Monday, May 18, 2020

A dream, a vision

This is from Lee Strobel's The Case for Miracles.

A Dream, a Vision, a Bible, a Baptism

Our world is more knit together than ever before; in fact, the global oil industry has connected the city of Houston, Texas, where I live, to many locales in the Middle East. So perhaps it's not surprising that while I was working on this chapter, I encountered a Jesus dream in the church where I serve as a teaching pastor.

The story involves Rachel, a petite and soft-spoken mother with an olive complexion and a kind and gentle demeanor. She lives with her husband and child in an upscale suburb, where I'm sure her neighbors could scarcely imagine her upbringing as a devout Muslim in a Middle Eastern country where Christianity is forbidden.

When she was twenty-two years old, she was hounded by some personal difficulties. One night before bed she called out to God, "Please send me one of your prophets who will release me from this miserable feeling. I badly need comfort and guidance."

That night she had a dream of being in some sort of movie theatre, where the projector cast an intensely bright light. Suddenly, there was a man—Jesus. "At first, it seemed like a portrait, but the portrait was not still," she said. "He was looking at me with very kind, concerned eyes. It was as if he could feel my pain and my sadness."

She said Jesus spoke to her, but the words weren't as important as the emotion they evoked: a deep and profound sense of relief, comfort, affirmation, and joy. Then his face disappeared. "My eyes opened, but I was sure I was never asleep," she said. "I was in that room with him."

By age thirty, she was married and had moved with her husband to Texas. One day while talking with a neighbor, she blurted out, "I would like to study the Bible." To this day, she's not sure where that comment came from, but eventually, she ended up studying the gospel of John, verse by verse, with a friend who is part of our congregation.

Of course, John's gospel begins with the sweeping affirmation of Jesus not as a mere prophet of Islam but as God himself: "In the beginning was the Word, and the Word was with God, and the Word was God." And John features a revolutionary statement by Jesus that would shake the foundation of Rachel's Islamic training: "I am the way and the truth and the life. No one comes to the Father except through me."

As she began studying the gospel—and before she knew anything about baptism—she had a vision. "I saw a man with a book," she said. "I was standing with him in water. I saw my friend holding my arm, and we were both looking at the man with the book open in his hands. The man was looking into the horizon with tears running down his face, and I knew that this man loves Jesus very much."

The duration of the vision, she said, "was fast and not fast. I could see details, but it only lasted a few minutes." She had never seen the man's face before.

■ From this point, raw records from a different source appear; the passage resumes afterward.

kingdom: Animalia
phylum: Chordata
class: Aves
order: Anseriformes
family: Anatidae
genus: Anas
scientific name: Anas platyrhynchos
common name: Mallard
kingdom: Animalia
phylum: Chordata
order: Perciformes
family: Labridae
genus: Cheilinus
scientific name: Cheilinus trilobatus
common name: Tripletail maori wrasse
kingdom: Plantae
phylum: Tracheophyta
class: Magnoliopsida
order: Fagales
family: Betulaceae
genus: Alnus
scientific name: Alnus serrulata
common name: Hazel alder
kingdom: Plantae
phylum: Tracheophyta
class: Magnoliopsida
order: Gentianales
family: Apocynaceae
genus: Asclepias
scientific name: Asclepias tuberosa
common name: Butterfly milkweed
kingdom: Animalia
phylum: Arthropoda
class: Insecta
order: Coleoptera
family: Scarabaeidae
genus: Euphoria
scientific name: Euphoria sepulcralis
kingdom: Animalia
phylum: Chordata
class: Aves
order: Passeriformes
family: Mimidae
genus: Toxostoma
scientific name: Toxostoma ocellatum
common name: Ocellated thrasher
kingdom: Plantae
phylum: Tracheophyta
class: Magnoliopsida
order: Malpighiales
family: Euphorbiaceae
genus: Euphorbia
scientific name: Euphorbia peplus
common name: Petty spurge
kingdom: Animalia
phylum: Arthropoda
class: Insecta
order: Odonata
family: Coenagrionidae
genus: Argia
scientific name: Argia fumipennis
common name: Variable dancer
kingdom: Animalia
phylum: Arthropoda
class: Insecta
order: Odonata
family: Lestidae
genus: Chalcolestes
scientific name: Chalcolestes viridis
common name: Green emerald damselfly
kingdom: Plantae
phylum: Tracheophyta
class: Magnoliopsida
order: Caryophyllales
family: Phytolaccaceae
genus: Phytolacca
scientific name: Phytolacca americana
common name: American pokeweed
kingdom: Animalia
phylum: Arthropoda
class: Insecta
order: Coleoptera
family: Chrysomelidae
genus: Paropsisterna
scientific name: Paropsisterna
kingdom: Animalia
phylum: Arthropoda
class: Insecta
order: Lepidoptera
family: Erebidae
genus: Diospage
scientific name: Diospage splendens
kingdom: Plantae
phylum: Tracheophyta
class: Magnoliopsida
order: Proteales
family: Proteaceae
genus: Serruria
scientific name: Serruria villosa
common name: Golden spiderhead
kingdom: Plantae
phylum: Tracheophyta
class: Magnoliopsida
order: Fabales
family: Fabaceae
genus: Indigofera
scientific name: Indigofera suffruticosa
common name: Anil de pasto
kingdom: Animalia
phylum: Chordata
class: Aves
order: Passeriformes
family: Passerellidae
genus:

When Easter came, her friend brought her to our church. As they sat in the auditorium waiting for the service to begin, Rachel suddenly saw a man walking down the aisle.

"Over there—that's the man!" she exclaimed. It was the man from her vision—a pastor named Alan, who presides over baptisms at our church. She had never met him before, but there he was, right in front of her.

By the time she closed the last page of John's gospel in her Bible study, Rachel put her trust in Jesus as her forgiver and leader—a joyous occasion in her life, but not one she dared to share with her husband.

So one day when he was out of town, a private baptism was arranged. "We all went into the baptismal pool," she said. There they were: the man who loves Jesus, reading from an open Bible, and her friend at her side—just as foretold.

"The vision was coming true in front of my very eyes," she said. "When the pastor spoke, tears streamed down my face. I asked him to keep me longer under the water so I could feel every moment of it."

A dream. A vision. Tom Doyle's words sprang to mind: "Personally, I don't think God has put the supernatural on the shelf."